8. Изолировать личный состав флотилии от контактов с городскими евреями и рабочими спичечной фабрики, охваченными коммунистическим влиянием.
9. Два раза в месяц (5 и 20 числа) сообщать во II отдел в Брест все сведения о политических настроениях в Пинской флотилии; не терять также связи с политической полицией».
4 ноября 1921 года, возвратясь в Пинск, командующий флотилией дал своему заместителю необходимые указания по стягиванию всех своих плавсредств на базу в связи с начинающимся ледоставом, а сам направился к начальнику КОП полковнику Рымше, штаб которого находился в Лунинце. Заявив об отзыве сторожевого отряда из Микашевичей, он тотчас же получил от полковника письмо к начальнику таможенного погранотряда майору Длугашевскому, в котором речь шла о снятии речной охраны и передаче таковой 4-му батальону пограничников. В тот же день Розенбаум отправился поездом в Микашевичи, где вместе с майором Длуга-шевским и капитаном Антоновичем обсуждали, а затем обеспечили практически выполнение приказа подполковника Табачинско-го, включая и пункт его об установлении надежной связи между пограничниками и флотилией.
Вернувшись в Пинск, Розенбаум потребовал от капитана Антоновича представления более детальных сведений о взаимоотношениях между польскими матросами и краснофлотцами, намекнув о том, что в Бресте недовольны его прежним «лаконизмом». На следующий день на стол Розенбаума лег рапорт Антоновича с приложением к нему 6 экз. московской «Правды» и столько же «Известий», двух брошюр В.И. Ленина с выдержками из его последних речей, брошюры «Воспоминания об Энгельсе» и по одной фотографии К.Маркса, Ф.Энгельса, В.И.Ленина и И.В.Сталина. Был подан и список лиц, у которых вышеуказанное было изъято: подхорунжий Станислав Хойновский, капрал Збигнев Здеховский, матросы — Ян Кропидло, Гиероним Гуща, Рафаил Лункевич, Михаил Пирог. Кроме того, в своем рапорте капитан Антонович доносил, что, начиная с сентября, чины польского сторожевого охранения периодически встречались (по той и другой стороне) с краснофлотцами. Между ними шел активный обмен спиртным, сахарином и табаком. На первых порах, признавался Антонович, это его не слишком беспокоило, ибо война уже закончилась и смягчение дисциплины было как бы вполне заслуженным делом. Тем более что подобный обмен имел место и между сухопутными пограничниками, но когда он застал некоторых матросов за чтением советских газет, то они вместе с подпоручиком Рейманом вынуждены были опомниться и провести у матросов обыск, который и дал приложенные к рапорту вещественные доказательства.

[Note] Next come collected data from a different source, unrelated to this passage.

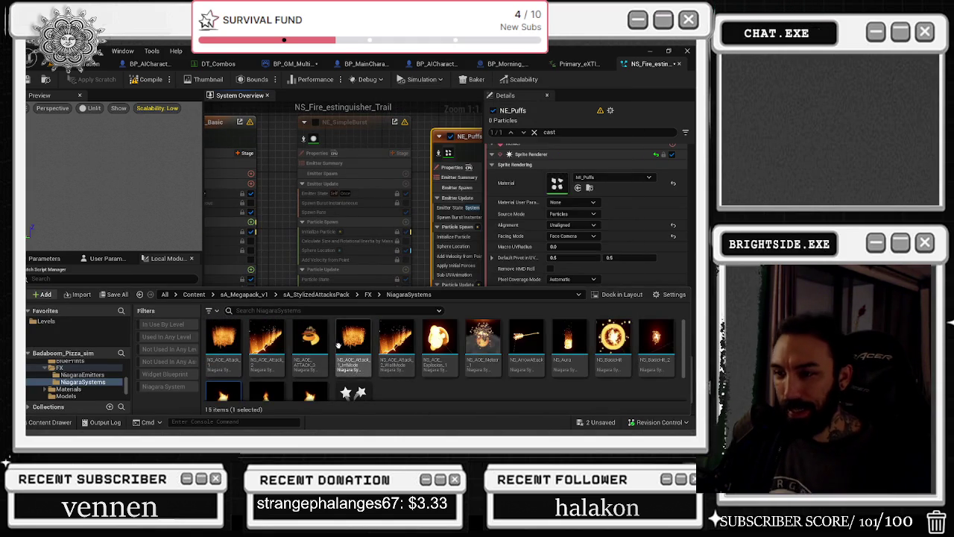
click(309, 132)
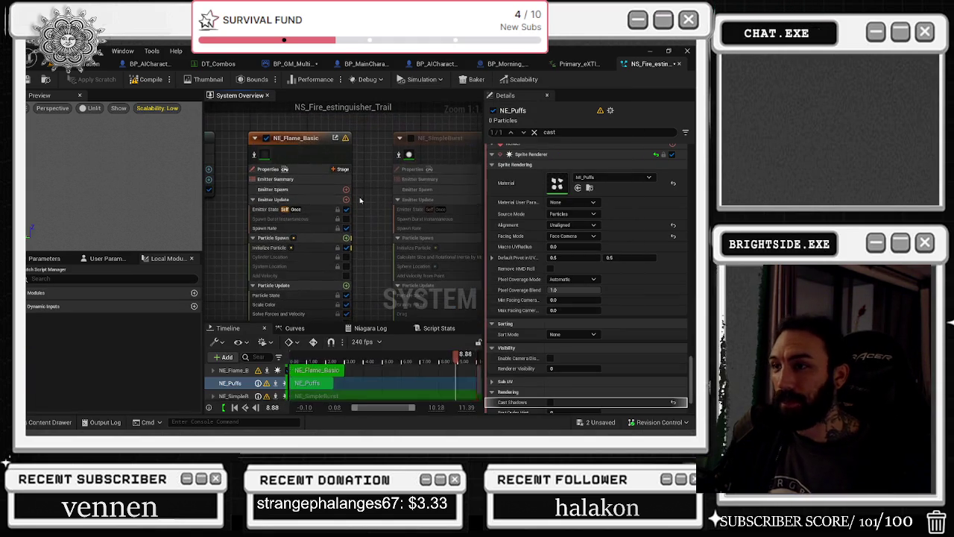
click(310, 134)
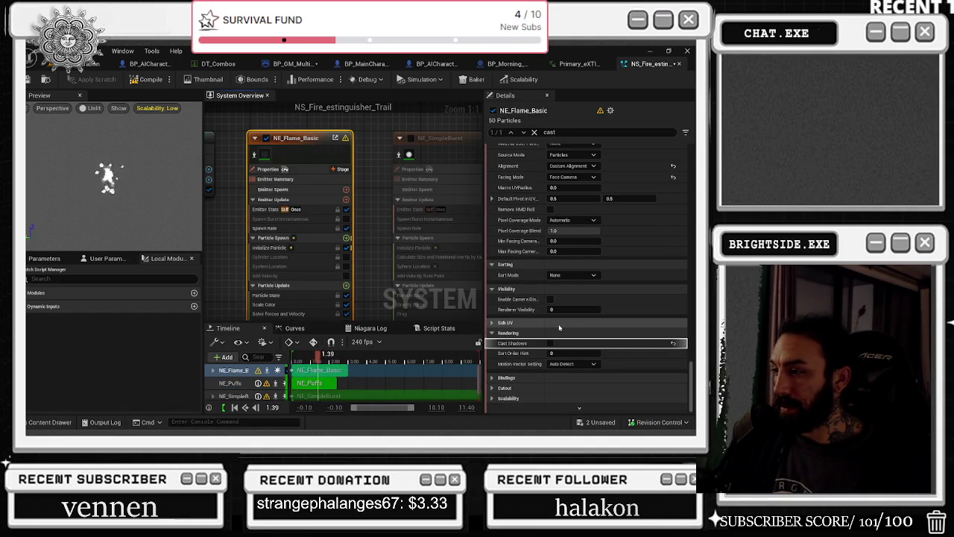
click(491, 398)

Во время чтения Розенбаумом поданного ему рапорта, а также его вопросов, что называется, по ходу к Антоновичу, последний дополнил список лиц, встречавшихся с краснофлотцами в Межевичах, еще двумя матросами — Казимиром Цемерским и Станиславом Гадомским. Перейдя затем к устному анализу контрабандистской деятельности в зоне речной границы, офицеры выяснили, что все без исключения лица (числом 15–18 человек), принимавшие участие во встречах с советскими моряками, не упускали случая перебросить на ту сторону того или иного количества водки или сахарина. Сахарин особенно ценился на советской стороне. Там за него платили в большинстве случаев царскими золотыми монетами достоинством 5 рублей, что по официальному курсу в переводе на польские марки (в то время злотых еще не было — В.Ч.) означало 9 тысяч; на черном же рынке стоимость этих монет была значительно выше. Доллар же по официальному курсу в ту пору шел за 3,5 тысячи польских марок. Получив такие сведения, Розенбаум страшно возмутился тем, что Антонович до сих пор об этом молчал, и тотчас же поставил данное упущение капитану на вид, как явное упущение последнего по службе.